Over 22,000 visitors saw our online program. Visitors were literally able to walk through the 3D gallery to view and buy art in a museum-like environment. They were able to buy beautiful art to decorate their homes. In addition, there were live interactive sessions on calligraphy, Ebru, and painting. Visitors saw programs on how Islam encourages the pursuit of art and beauty in our daily lives through the Muslim Journeys Art Spot videos. Learn about the art of writing (calligraphy), the art of clothing (textiles), the art of spaces (gardens) on Saturday; and about geometry and the art of trade and travel. Visitors also attended panel discussions and programs on Islamic Arts.
In Collaborating with the community, we displayed art from more than a dozen Emerging artists and School children.
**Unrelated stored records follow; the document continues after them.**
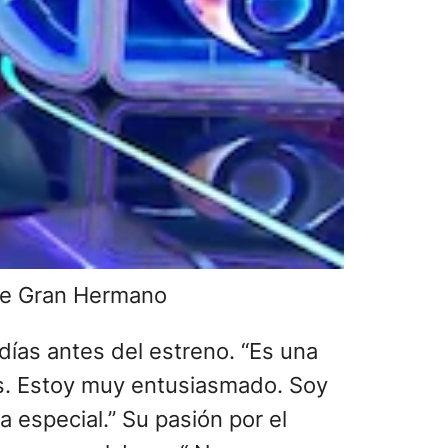
 de Gran Hermano
días antes del estreno. “Es una
as. Estoy muy entusiasmado. Soy
 especial.” Su pasión por el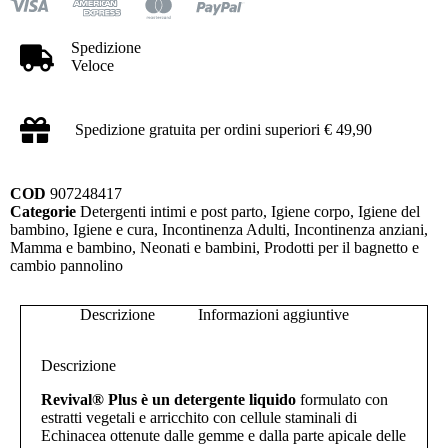
Spedizione
Veloce
Spedizione gratuita per ordini superiori € 49,90
COD
907248417
Categorie
Detergenti intimi e post parto
,
Igiene corpo
,
Igiene del
bambino
,
Igiene e cura
,
Incontinenza Adulti
,
Incontinenza anziani
,
Mamma e bambino
,
Neonati e bambini
,
Prodotti per il bagnetto e
cambio pannolino
Descrizione
Informazioni aggiuntive
Descrizione
Revival® Plus è un detergente liquido
formulato con
estratti vegetali e arricchito con cellule staminali di
Echinacea ottenute dalle gemme e dalla parte apicale delle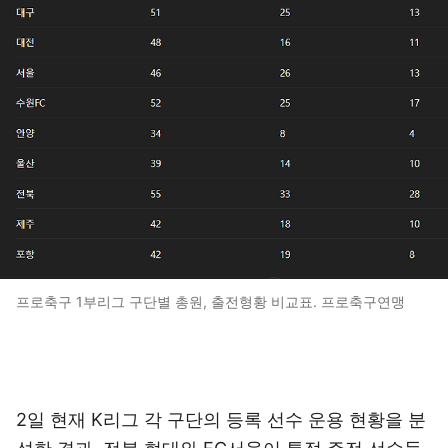
프로축구 1부리그 구단별 총원, 출전형황 비교표. 프로축구연맹
2일 현재 K리그 각 구단의 등록 선수 운용 현황을 분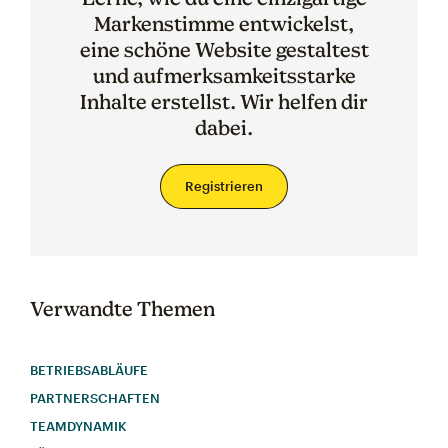
Markenstimme entwickelst,
eine schöne Website gestaltest
und aufmerksamkeitsstarke
Inhalte erstellst. Wir helfen dir
dabei.
Registrieren
Verwandte Themen
BETRIEBSABLÄUFE
PARTNERSCHAFTEN
TEAMDYNAMIK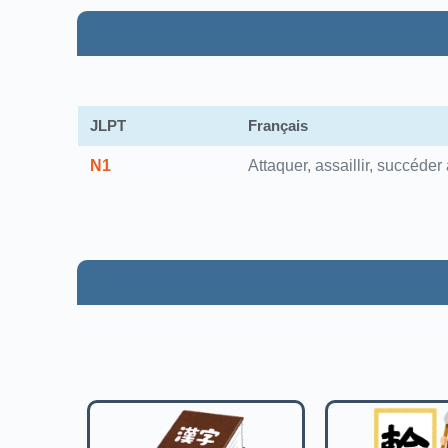
JLPT
Français
N1
Attaquer, assaillir, succéder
This is our way to thank the community by promoting and encouraging young and emerging artists. The art pieces were selected after an internal competition among six local Islamic schools.
We also partnered with Boniuk Institute for Religious Tolerance, Interfaith Ministries of Greater Houston, and the Islamic Society of Greater Houston to help build bridges between communities of different faiths. Finally, we collaborated with IslamiCity and Unity Productions Foundations to promote the role of Islamic art in mainstream America. We presented “Beautifying Space – The Art of the Mosque”. UPF has produced numerous acclaimed films and documentaries on Islam and UPF made this presentation especially for our festival. Our fans met the UPF team of Michael Wolfe, Alex Kronemer & Jawaad Abdul Rahman as they joined our festival.
We also provided Texas refugees a platform where they can sell their art. These refugees are going through a difficult time and shunned because of their religious or ethnic background. The idea was to provide them some sustenance during these difficult times through sales of their art.